▶ [Page]

_____

Too many tribes simply don’t know their true financial condition. That is, taking everything into consideration – not simply the casino’s net revenues – and asking where does your tribe stand? What do you owe? What is your debt capacity? How have the financial agreements for various projects – gaming and non-gaming, revenue and non-revenue generating – limited your financial flexibility? Are you prepared for the debt balloon payment coming due? How much money are you receiving from the federal government versus how much are you earning from your tribal enterprises?
Unless you have a comprehensive understanding of where you stand, you’ll find it virtually impossible to know the steps you need to take to place your tribe on a path to financial stability.
What do I want vs. what do I need?
This is a great question to ask in any economy. Tribal councils always have a ready list of projects to build and initiatives to fund. While some of these projects may produce revenue, governments are primarily focused on providing and enhancing tribal programs and services. Therefore, any governmental list will largely consist of non-revenue generating projects. This means that a source of cash flow will need to be identified to build, maintain and repay the loan for those projects.
| Rigorous financial analysis in advance is essential to building stronger reservation economies. |
The wherewithal to develop such projects has been routinely financed by either bank or bond debt. Debt is a method that can turn projects into reality, but if you’re in the habit of financing wants versus needs, you may soon find yourself with a significant debt load dependent on the continued success of your tribe’s revenue-generating project(s). In turn, this will make your tribe’s financial health increasingly dependent on economic circumstances beyond your control – a very dangerous place to be. Thus, rigorous financial analysis in advance is essential to building stronger reservation economies.
What can I afford?

_____

▶ [Material provided]

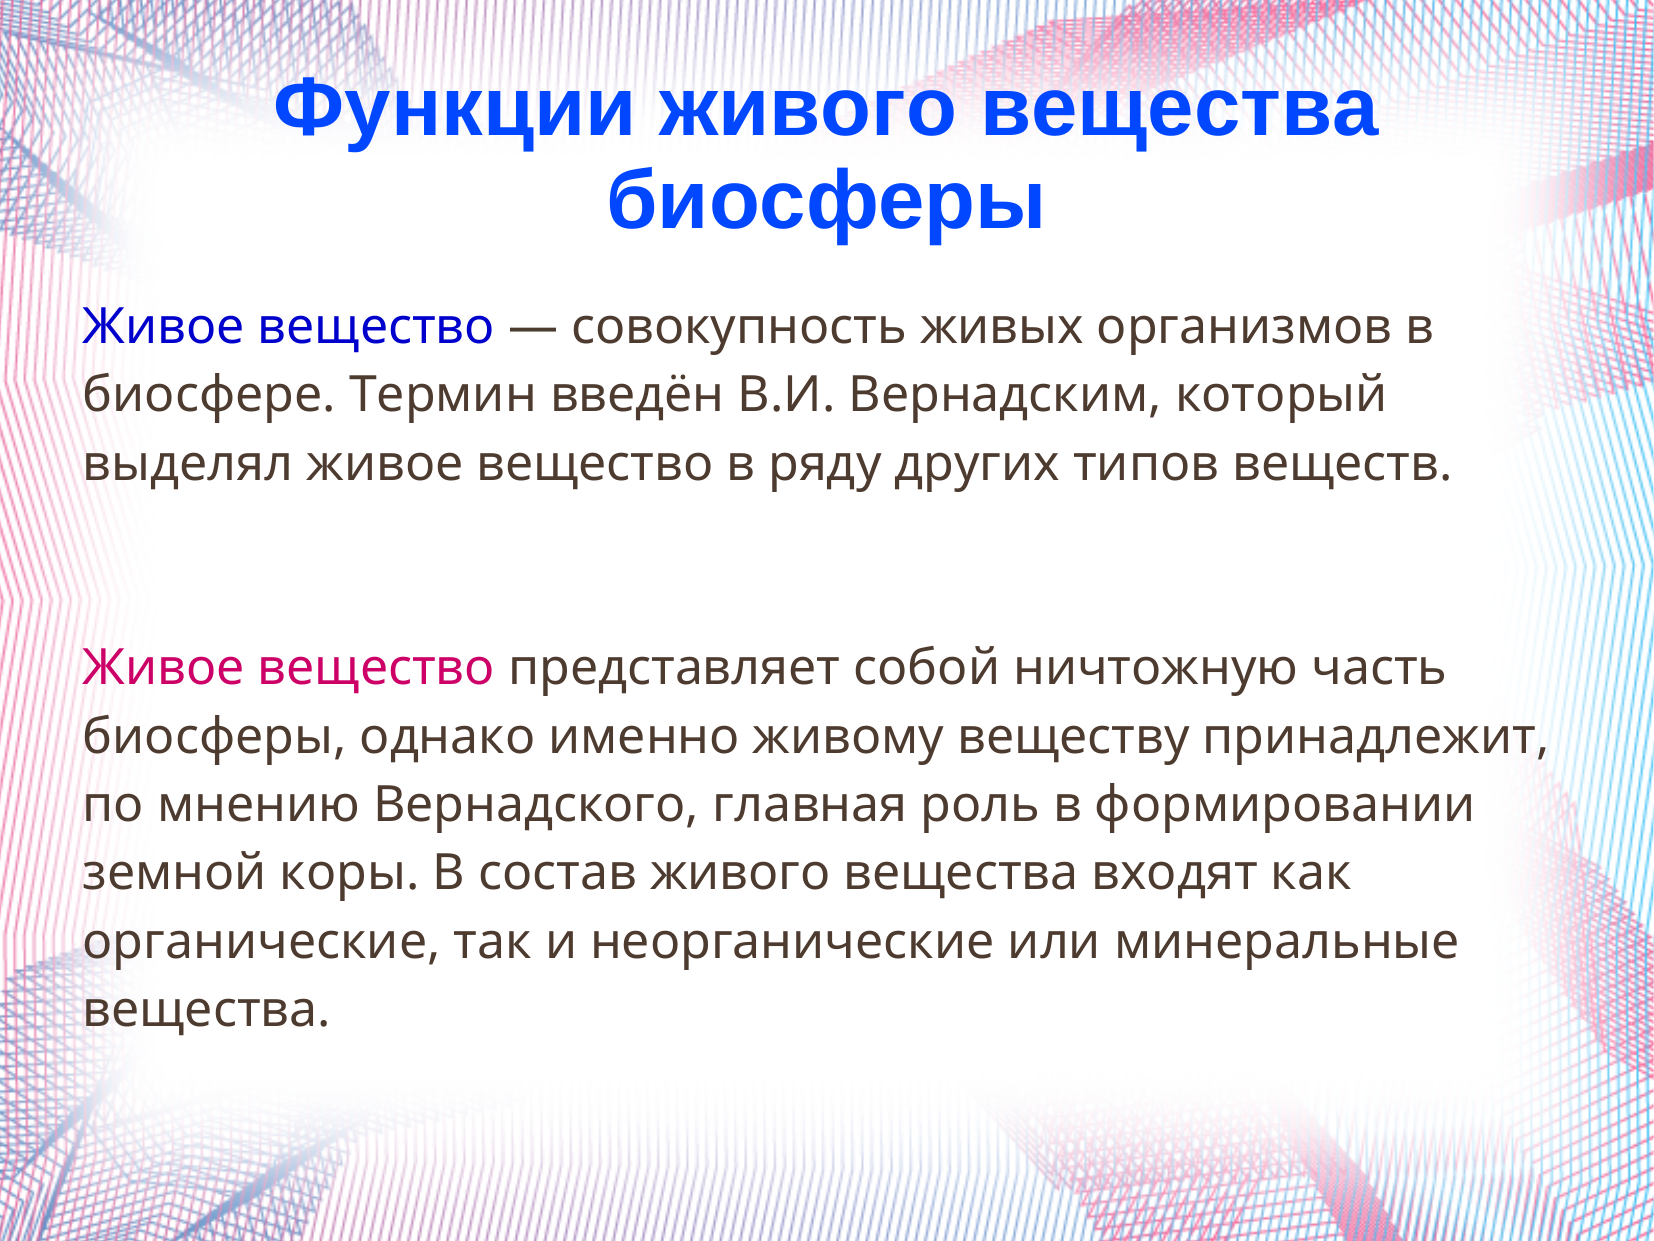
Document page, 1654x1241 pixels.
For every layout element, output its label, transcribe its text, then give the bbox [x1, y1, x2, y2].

_____

▶ [Short problem] Copy from the tribal finance text the part that opens with the words containing "Unless you have" and closes with "to financial stability.".

▶ [Response below]
Unless you have a comprehensive understanding of where you stand, you’ll find it virtually impossible to know the steps you need to take to place your tribe on a path to financial stability.